ArchitecturalKnowledgeAnalysis / EmailIndexer

Utility for generating Lucene indexes for collections of emails.
MIT License
1 stars 2 forks source link

Added Plain-text and PDF query exporter. #4

Closed wmeijer221 closed 2 years ago

wmeijer221 commented 2 years ago

I went ahead and built export functionality for plain-text and PDF. The front-end contained some code for this, which will be obsolete once this PR is merged. As soon as that's the case, I'll go ahead and make a PR for front-end changes.

The new implementation allows you to export to both one file containing all mails and multiple files each containing a complete mailing thread.

Although the current indexer contains an export function already, this doesn't suffice as it does not account for specific queries, which the new implementation does (I did try to follow the same structure though).

wmeijer221 commented 2 years ago

@andrewlalis, I resolved everything you remarked, except for the eager email fetching. Similarly to what I said in the comment above, I wonder how much of an issue memory actually is as the number of emails exported is always limited by maxResultCount, which is indirectly capped between 1 and 10000 entries (as that's the cap we set in the GUI).

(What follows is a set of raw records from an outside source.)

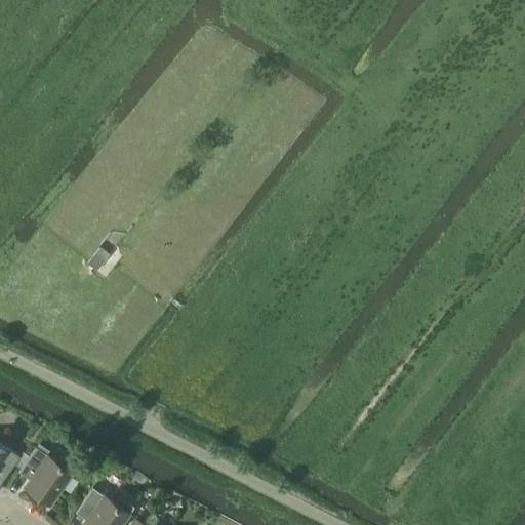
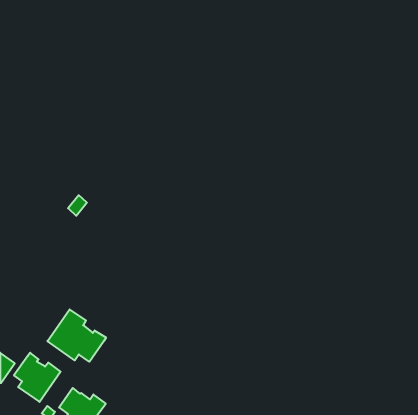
building: none -> [47,309,106,362]

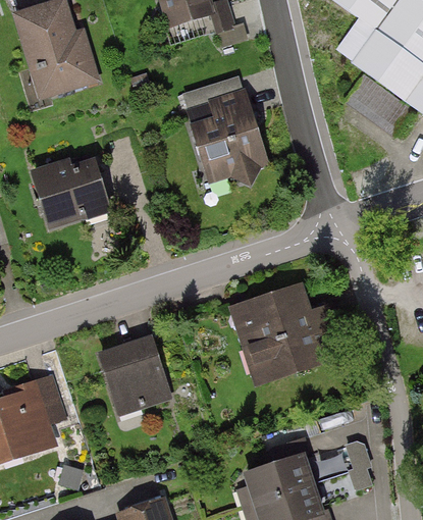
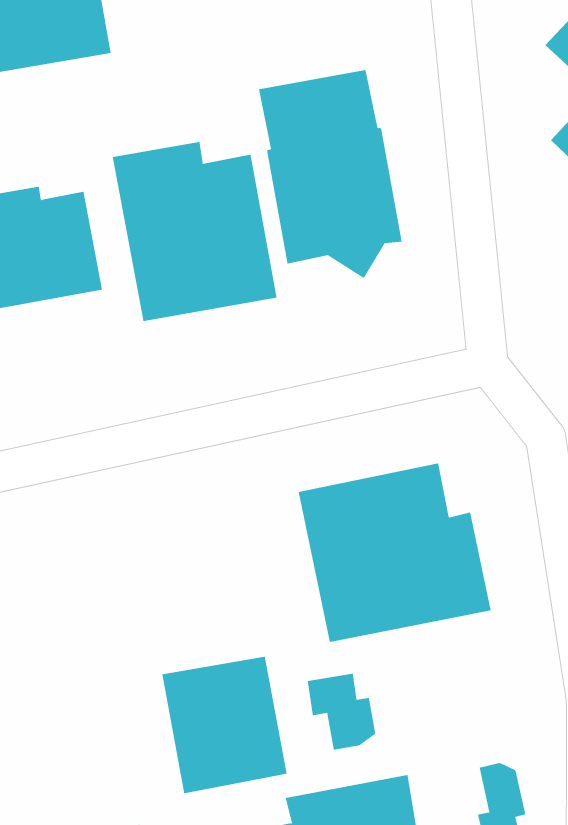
building: none -> [112,141,277,322]
building: [97,335,171,415] -> [161,656,288,794]
building: none -> [307,673,376,750]

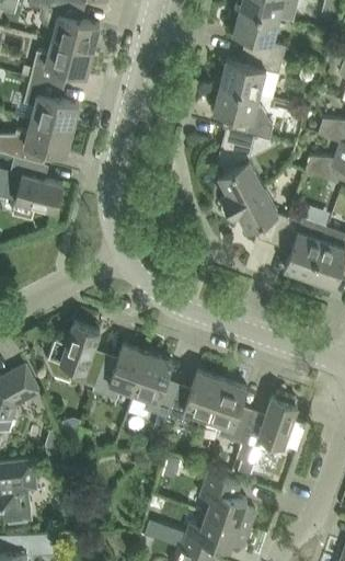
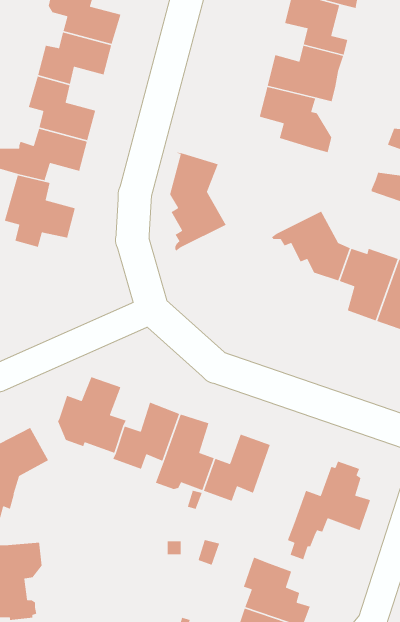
building: [217,127,264,209] -> [169,152,227,252]
building: [208,379,251,444] -> none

If you think it's still necessary to do this, sure! In that case I might need a little assistance though, as I don't really know how the whole paging story works.

jsyk, the current restructure makes the update no longer backwards compatible.

andrewlalis commented 2 years ago

I'm just going to go ahead and merge it as-is, and then I'll see about updating it to support pagination if / when that is needed.

andrewlalis commented 2 years ago

Also note @wmeijer221 that I am still working on integrating the schema changes into the EmailDatasetBrowser, and at this moment the current version of the EmailIndexer (with its improved schema with separated Tag entities) is incompatible with the old schema, and I need to devise a method to upgrade an older dataset before I make a release of the browser app.